De nuevo, el ensayo se centra en el daño que la disposición a encerrarse en uno mismo y en sus propios problemas causa a cualquier individuo. De hecho, un ser humano sano y resuelto mira hacia el exterior: aunque esté motivado por un justo interés propio, es capaz de ampliar la mirada a su entorno, de percibir su propia pequeñez y la moderada relevancia de las desgracias individuales frente al sufrimiento que impregna el mundo entero. Quien no empatiza con el dolor ajeno y no es capaz de empatizar corre el riesgo de exagerar el valor de su propio sufrimiento y, al hacerlo, afecta negativamente no sólo a su propia vida, sino a la de todos los demás, pisoteando su dignidad y sus necesidades.

«La felicidad fundamental depende más que nada de lo que puede llamarse un interés sincero por las personas y las cosas. A partir de un interés auténtico y de una sana apertura a la realidad que nos rodea, podemos intentar salir de la espiral de debilidades y comportamientos autosaboteadores que nos minan». Para concluir, el filósofo añade a continuación un argumento fundamental a su tesis: puesto que el mal más difícil de vencer es la insatisfacción, hoy endémica y omnipresente, sería deseable aumentar el número de individuos que gozan de auténtica felicidad. Son éstos, en efecto, los que no se complacen en infligir dolor a los demás y, en consecuencia, no se hacen daño a sí mismos ni al mundo.

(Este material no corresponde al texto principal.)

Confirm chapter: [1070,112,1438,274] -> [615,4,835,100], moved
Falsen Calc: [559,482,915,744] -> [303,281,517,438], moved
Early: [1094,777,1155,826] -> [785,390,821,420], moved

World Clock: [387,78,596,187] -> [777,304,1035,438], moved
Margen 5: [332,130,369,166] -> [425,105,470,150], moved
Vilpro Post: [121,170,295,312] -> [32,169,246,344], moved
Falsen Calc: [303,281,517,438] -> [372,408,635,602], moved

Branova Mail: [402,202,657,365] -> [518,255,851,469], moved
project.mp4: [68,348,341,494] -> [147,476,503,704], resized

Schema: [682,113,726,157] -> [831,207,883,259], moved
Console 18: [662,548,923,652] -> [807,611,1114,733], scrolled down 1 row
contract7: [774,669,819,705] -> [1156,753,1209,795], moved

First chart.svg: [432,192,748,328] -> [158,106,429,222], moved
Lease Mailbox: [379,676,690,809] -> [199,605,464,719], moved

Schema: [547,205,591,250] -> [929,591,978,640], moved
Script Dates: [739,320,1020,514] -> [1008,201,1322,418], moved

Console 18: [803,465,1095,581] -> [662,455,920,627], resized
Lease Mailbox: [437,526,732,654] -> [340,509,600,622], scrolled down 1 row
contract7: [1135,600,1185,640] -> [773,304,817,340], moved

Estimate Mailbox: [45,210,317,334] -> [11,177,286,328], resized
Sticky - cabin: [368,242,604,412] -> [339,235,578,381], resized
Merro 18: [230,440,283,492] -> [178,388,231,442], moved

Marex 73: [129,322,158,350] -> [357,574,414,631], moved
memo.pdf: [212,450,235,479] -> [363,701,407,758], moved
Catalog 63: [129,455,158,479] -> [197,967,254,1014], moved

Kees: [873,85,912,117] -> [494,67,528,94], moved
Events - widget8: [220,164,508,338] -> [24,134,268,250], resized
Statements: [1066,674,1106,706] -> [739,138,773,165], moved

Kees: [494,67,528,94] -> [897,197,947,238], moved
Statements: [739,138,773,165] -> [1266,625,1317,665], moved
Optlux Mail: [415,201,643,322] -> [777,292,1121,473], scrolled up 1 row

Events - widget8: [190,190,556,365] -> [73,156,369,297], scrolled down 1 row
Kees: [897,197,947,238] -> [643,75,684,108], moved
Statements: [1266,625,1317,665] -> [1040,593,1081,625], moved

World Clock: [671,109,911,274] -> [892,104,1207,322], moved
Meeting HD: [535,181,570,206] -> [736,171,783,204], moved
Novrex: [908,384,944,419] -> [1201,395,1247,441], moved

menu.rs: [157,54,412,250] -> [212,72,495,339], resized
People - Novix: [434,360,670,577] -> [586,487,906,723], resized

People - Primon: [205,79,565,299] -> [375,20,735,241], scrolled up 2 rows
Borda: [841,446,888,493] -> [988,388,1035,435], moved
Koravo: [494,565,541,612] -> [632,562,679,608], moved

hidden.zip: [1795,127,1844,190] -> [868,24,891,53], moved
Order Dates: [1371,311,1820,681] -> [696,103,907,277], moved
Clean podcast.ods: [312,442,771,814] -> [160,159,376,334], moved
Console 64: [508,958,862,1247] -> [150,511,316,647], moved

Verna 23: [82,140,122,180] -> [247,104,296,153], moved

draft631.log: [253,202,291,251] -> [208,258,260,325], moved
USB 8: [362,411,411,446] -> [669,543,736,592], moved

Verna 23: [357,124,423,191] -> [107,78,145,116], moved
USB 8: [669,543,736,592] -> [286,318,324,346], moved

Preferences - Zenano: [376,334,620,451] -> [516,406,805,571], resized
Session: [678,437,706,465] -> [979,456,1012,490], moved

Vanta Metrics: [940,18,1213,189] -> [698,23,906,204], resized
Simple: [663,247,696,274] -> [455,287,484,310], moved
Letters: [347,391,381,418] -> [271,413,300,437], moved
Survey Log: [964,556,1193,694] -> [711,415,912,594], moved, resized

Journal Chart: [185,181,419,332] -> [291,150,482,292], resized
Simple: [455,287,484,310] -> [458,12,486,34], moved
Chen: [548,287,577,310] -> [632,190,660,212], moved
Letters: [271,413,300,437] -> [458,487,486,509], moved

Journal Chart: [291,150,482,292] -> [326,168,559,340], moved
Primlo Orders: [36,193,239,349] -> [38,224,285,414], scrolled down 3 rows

Mientras sigamos buscando la realización a través del reconocimiento social, mientras nos percibamos como máquinas y no como seres humanos, seguiremos siendo víctimas de las exigencias hiperbólicas de la sociedad. Una vida dedicada a competir con los demás para «demostrar que somos los mejores» conduce inevitablemente a un estado de tensión que nos impide experimentar una auténtica satisfacción. Hoy en día, muchos empiezan a sentir la necesidad de bajar el ritmo, de tener tiempo para escucharse a sí mismos pero también para desplazar la mirada hacia lo que les rodea. Es la única manera de dejar de sabotearse a uno mismo y, así, empezar a disfrutar de nuevo de los éxitos saludables, cuando llegan.